Chennai is Samsung Electronics’ main production base for home appliances in India, manufacturing televisions, refrigerators, and washing machines. The Chennai plant employs over 2,000 workers and accounts for 19% of the company’s annual $12 billion revenue in India. Around 1,000 workers are currently on strike, demanding higher wages and formal union recognition. Although some workers have returned to work, the situation remains tense as hardliners still insist on an “indefinite strike.”
India emerged as a viable alternative to China, the “world’s factory,” where labor costs have risen. Samsung Electronics first entered the Indian market in 1995 and has continued to expand its production capacity in the country, focusing on smartphones and home appliances. With a large domestic market, low wages, and a young workforce with an average age of 28, the country was considered an attractive production hub for global companies. But recent strikes and labor disputes have cast a shadow over its allure.
Workers at Samsung’s Chennai plant currently earn an average monthly wage of 35,000 rupees (around 55,000 won, or $42), according to Samsung Electronics. The striking workers are demanding a 100% wage increase within the next three years, which is an additional 36,000 rupees per month. They have also called for reducing the current six-day, 48-hour workweek to a five-day, 35-hour workweek even though India’s labor law mandates a standard 48-hour workweek. Essentially, they are asking to reduce working hours by 13 hours per week while doubling their wages.
Samsung has pointed out that its workers already earn 1.8 times the average wage for manufacturing workers in Chennai, about 19,000 rupees. Workers are demanding the company hire a family member in the event of an employee’s death and provide 50,000 rupees annually in private school tuition support.

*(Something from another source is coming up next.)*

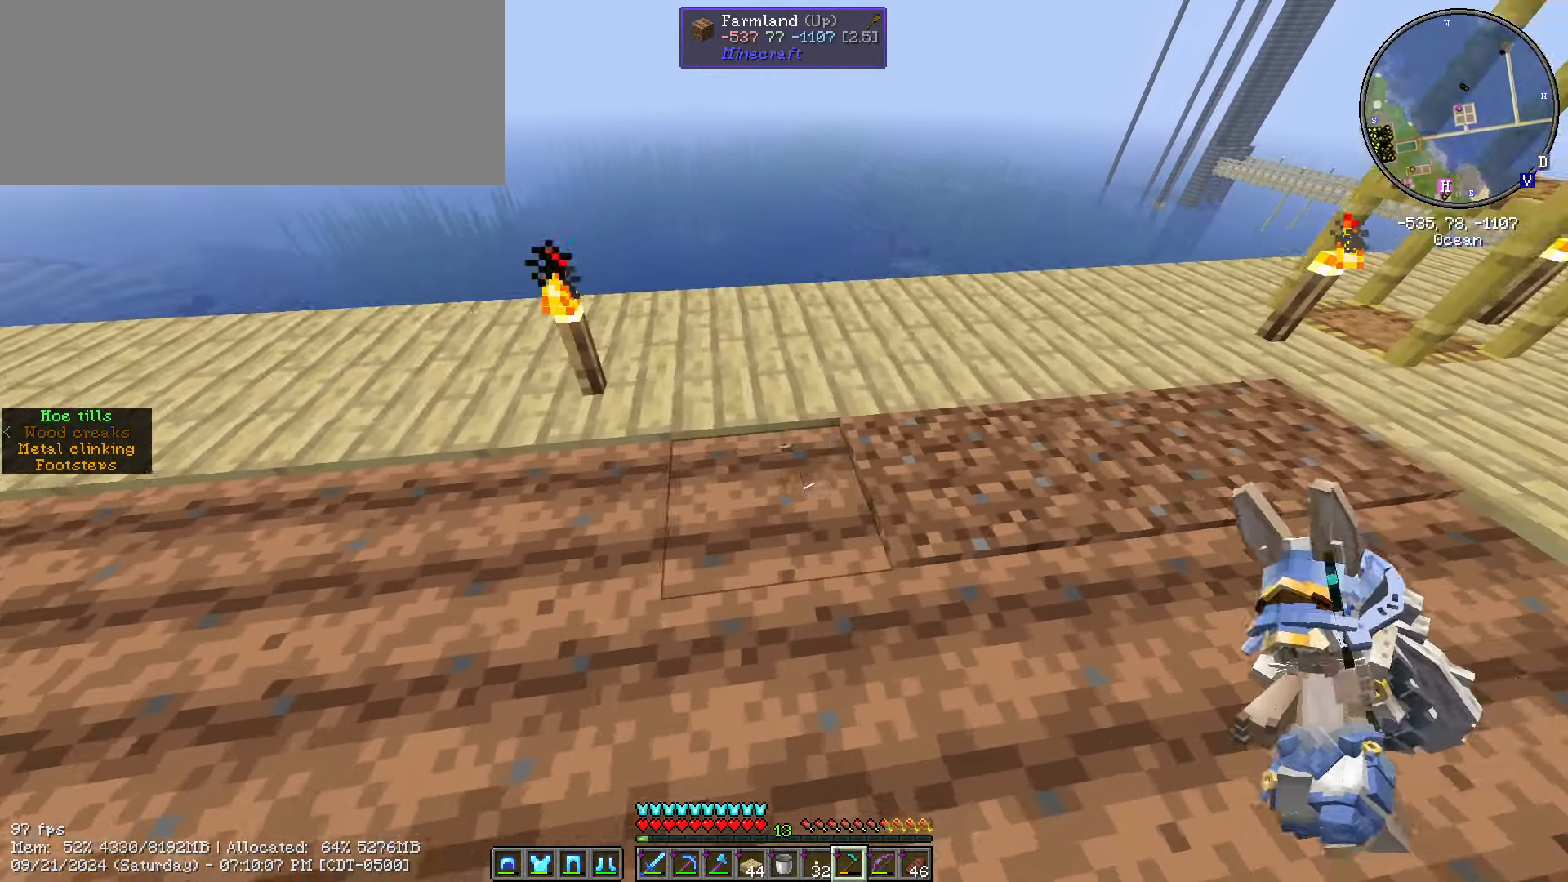
{"keys": ["d"], "mouse": ["right"], "events": [[84, "mouse_right", "up"], [100, "mouse_right", "down"], [167, "mouse_right", "up"], [217, "mouse_right", "down"], [400, "mouse_right", "up"], [450, "mouse_right", "down"]]}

The strike is led by the Samsung India Labor and Welfare Union (SILWU), affiliated with the Center for Indian Trade Unions (CITU), a local hardline labor organization supported by the Communist Party of India. The protest site is peppered with red flags bearing the hammer and sickle emblem, a symbol of the Communist Party.
“In India, competition among unions is fierce,” said a local company official. “The CITU, known for its hardline stance, often makes unreasonable demands to attract workers and lead strikes, posing a significant threat to global companies operating locally.” Unions backed by CITU have already been established in the Indian offices of global companies such as Hyundai Motor and Lotte.
The Indian government has been actively promoting its “Make In India” initiative, offering various incentives to attract global companies to set up manufacturing operations in the country. South Korea ranks the 13th largest investor in India, with a total investment of $10.63 billion between 1980 and 2023.
However, recent large-scale protests threaten to undermine India’s attractiveness as a manufacturing hub. “Global companies invested in India for its low wages, abundant labor force, and vast domestic market,” said an official from a company with local operations. “If the current labor disputes continue and wages rise sharply, the incentive to invest will inevitably decline.”
Samsung is not the only global company plagued by hardline unions and large-scale walkouts. Hyundai Motor has been dealing with an informal union backed by the CITU since 2007. Over the years, the union has repeatedly demanded wage hikes and the reinstatement of laid-off workers, staging strikes in 2010, 2012, and 2019. Most recently, in July, a walkout further complicated Hyundai’s plans to acquire a former GM plant in the region, with union demands stalling negotiations.